D.C. tourism numbers rise as international visitors projected to fall
D.C. tourism numbers rise as international visitors projected to fall

Axios

time06-05-2025

  • Business
  • Axios

D.C. tourism numbers rise as international visitors projected to fall

D.C. saw record tourism numbers and a subsequent economic boost last year — but international travel to the District is expected to dip this year, city leaders and travel officials announced during a press conference Tuesday. The big picture: Fewer people are traveling internationally to the U.S. due to safety concerns regarding the Trump administration's rhetoric and its policies on immigration and border control. State of play: D.C. is poised to host a series of huge events over the next few years — WorldPride kicks off this month, America's 250th anniversary celebration is next summer, and the NFL Draft is slated to be held here in 2027. Fewer people are expected to travel internationally for WorldPride, organizers have said, due to the current administration's attacks on LGBTQ+ individuals and organizations.
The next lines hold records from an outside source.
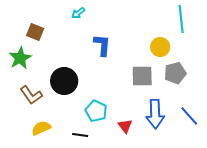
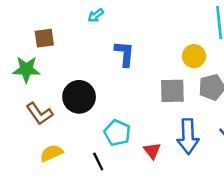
brown square: (35, 32) -> (44, 38), turned -30
green star: (20, 58) -> (26, 69), turned 30
black line: (80, 135) -> (98, 161), turned 56

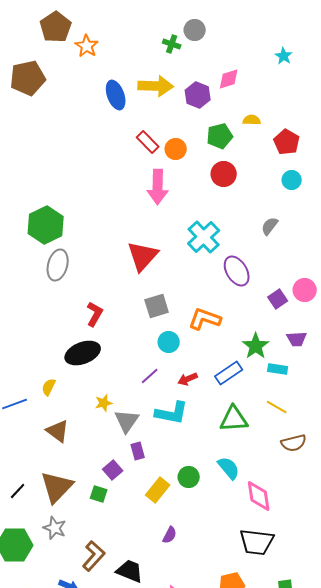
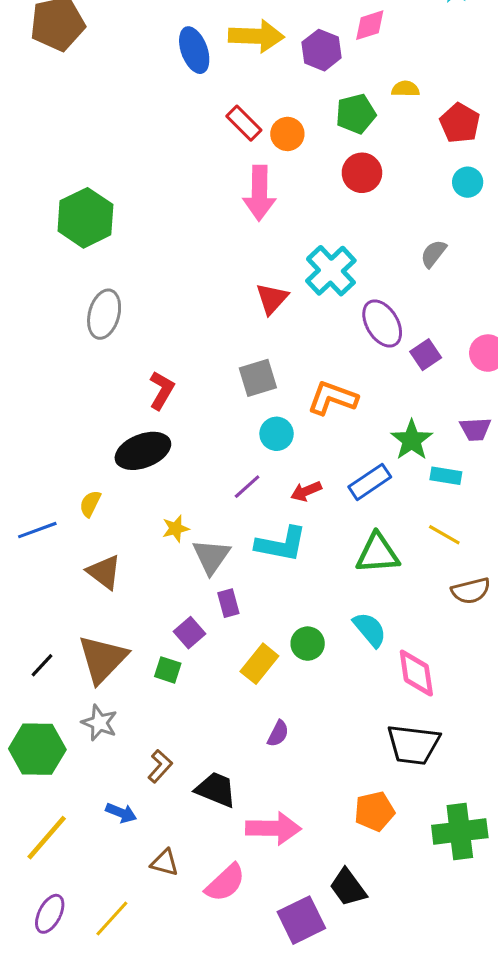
green hexagon: (46, 225) -> (85, 218), moved
red triangle: (143, 256) -> (272, 299), moved, size x0.7
purple square: (278, 299) -> (426, 355), moved
brown L-shape: (94, 556) -> (160, 766), size x0.7

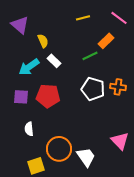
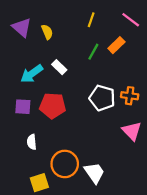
yellow line: (83, 18) -> (91, 20), turned -56
yellow semicircle: (43, 41) -> (47, 32), moved
green line: (90, 56) -> (93, 52), moved, turned -35
pink triangle: (120, 141) -> (132, 131), moved

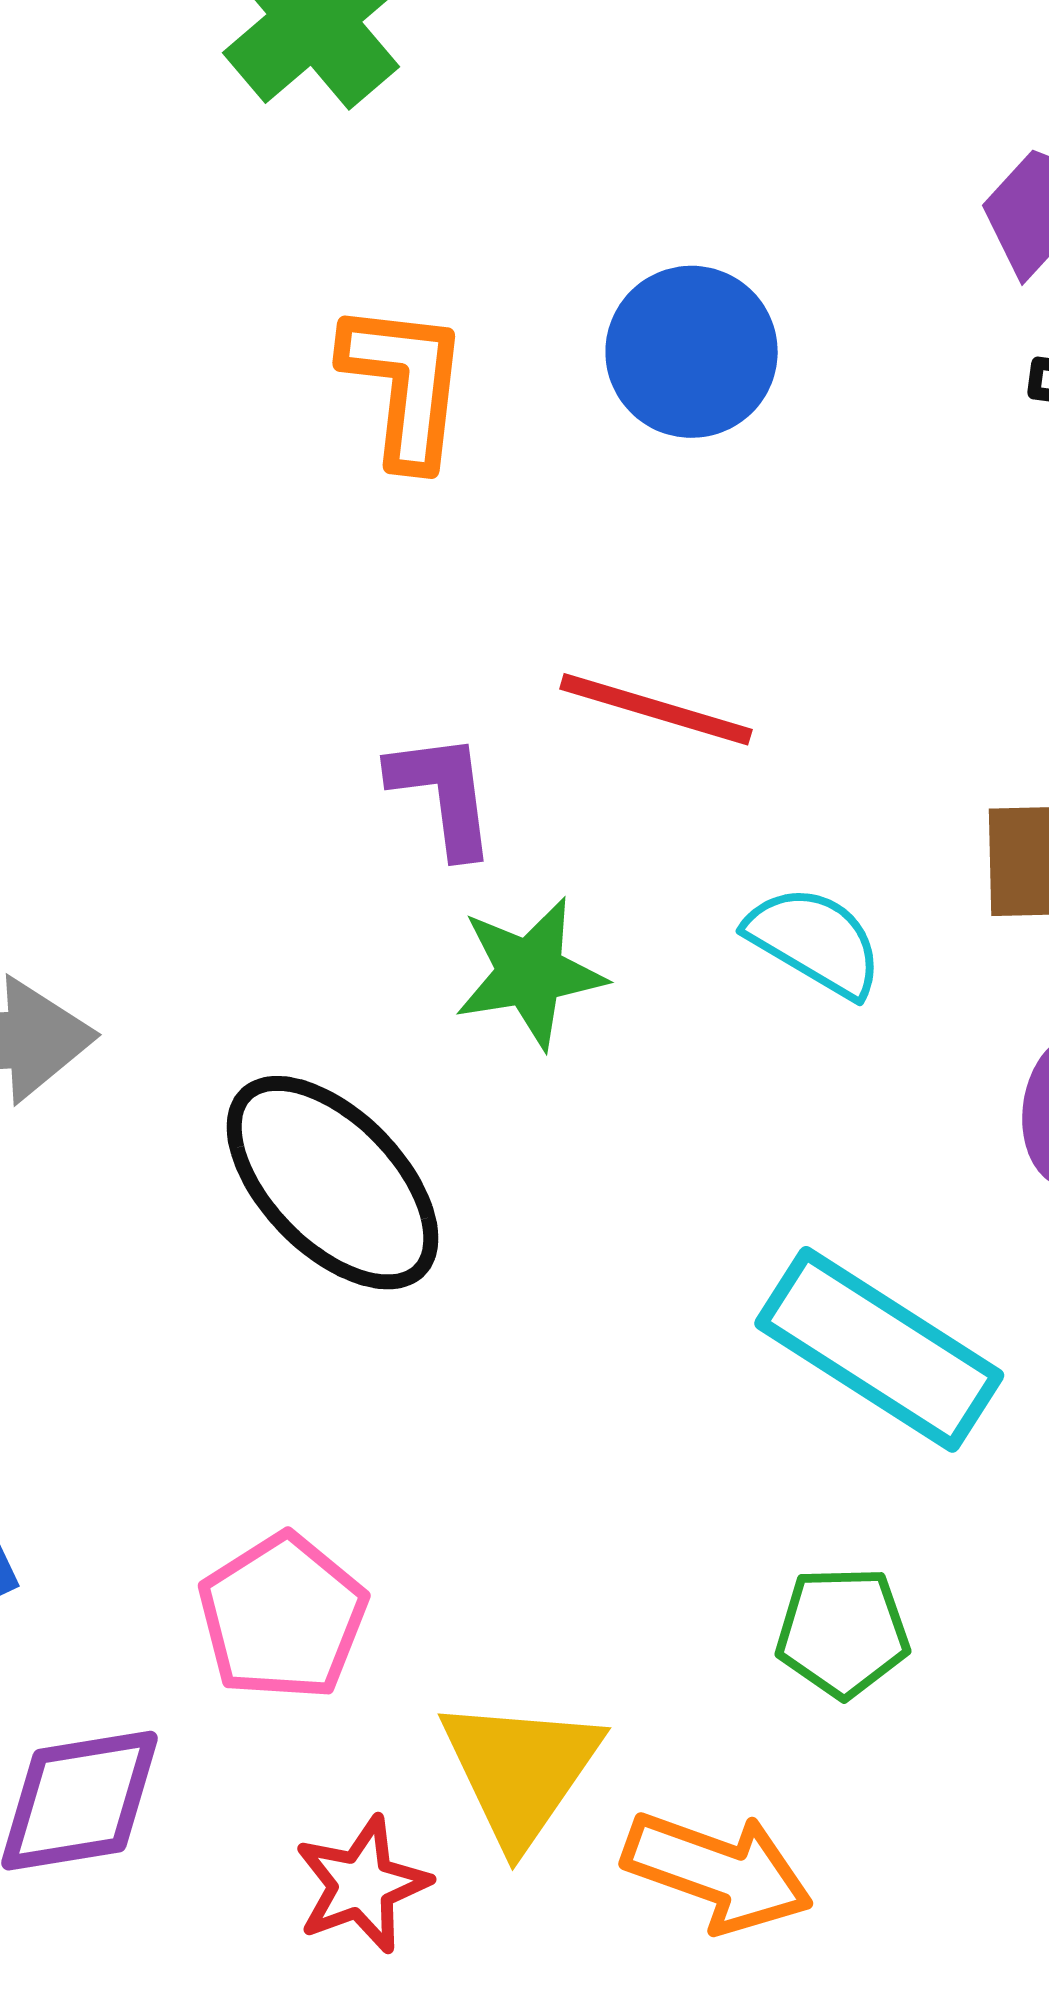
By the numbers: More than 27 million people visited D.C. in 2024, a 1.25 million increase from the previous record, set in 2023, per a release from Destination D.C. (DDC). 25 million of 2024's visitors traveled domestically, while 2.2 million traveled internationally — a 10% international increase over 2023. Visitors spent $11.4 billion and generated $2.3 billion in tax revenue — saving each D.C. household $3,608 in taxes, per DDC. Yes, but: There will likely be a 6.5% drop in international travelers to D.C. this year, per a Tourism Economics forecast included in DDC's release. Meanwhile, there's expected to be a 9.4% drop across the country. What they're saying: "There's a perception forming that people might be detained or otherwise discouraged from coming here," said Geoff Freeman, CEO and president of the U.S. Travel Association. "I don't think this perception is accurate, but I know we've got a lot of work to do to shape a more favorable perception." The intrigue: Visitors from other countries often spend more time in their destination cities and spend twice as much money as domestic travelers, per DDC.